Le laboratoire danois Novo Nordisk annonce ce jeudi un investissement de deux milliards d’euros en France, dans son usine de Chartres, pour amplifier la production de ses blockbusters, l'Ozempic. Et surtout le Wegovy, ce coupe-faim miracle qui chamboule des pans entiers de l’économie.

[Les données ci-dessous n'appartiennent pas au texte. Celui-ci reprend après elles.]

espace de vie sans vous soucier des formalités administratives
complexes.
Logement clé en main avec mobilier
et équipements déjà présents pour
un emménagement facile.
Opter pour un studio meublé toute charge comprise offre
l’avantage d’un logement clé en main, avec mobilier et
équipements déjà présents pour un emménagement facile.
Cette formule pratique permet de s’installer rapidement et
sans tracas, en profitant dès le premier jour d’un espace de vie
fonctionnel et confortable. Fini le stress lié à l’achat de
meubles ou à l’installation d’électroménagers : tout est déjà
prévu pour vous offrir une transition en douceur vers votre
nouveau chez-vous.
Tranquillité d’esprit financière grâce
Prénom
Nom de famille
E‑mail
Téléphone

À commencer par l’industrie pharmaceutique. Novo Nordisk était un poids moyen du secteur, spécialisé dans le traitement du diabète, avec un médicament salutaire, la sémaglutide commercialisée sous la marque Ozempic. Le seul traitement efficace contre les diabètes de type 2. Quand les chercheurs constatent que la molécule coupe l'appétit, une nouvelle version de la sémaglutide est mise au point pour soigner l’obésité. Les patients traités par injection aux États-Unis perdent jusqu’à 20 % de leurs poids. Le succès est foudroyant. Le Wegovy propulse cette année Novo Nordisk dans la catégorie des super lourds. Depuis septembre, le Danois est la première capitalisation boursière européenne, détrônant le groupe de luxe français LVMH.

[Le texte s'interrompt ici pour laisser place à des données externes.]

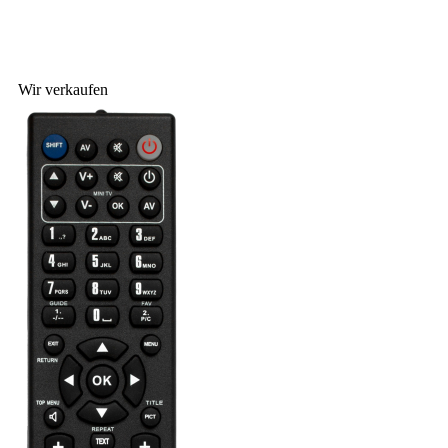
Wir verkaufen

Une explosion de sa valeur sur fond de pénurie de Wegovy
Depuis le début de l'année, les ventes de Wegovy sont quintuplés. L’offre n’arrive pas à suivre et l’Ozempic destiné aux diabétiques est de plus en plus détourné par les bien portants en mal de régime. Eli Lilly, le concurrent américain, a, lui aussi, sorti un coupe-faim miracle, le Mounjaro, en cours de validation aux États-Unis. Lui aussi investit à tour de bras dans de nouvelles capacités de production. Ces nouveaux médicaments apparaissent comme providentiels pour faire barrage à l’obésité. D'ici à dix ans, le surpoids concernera la moitié de la population mondiale.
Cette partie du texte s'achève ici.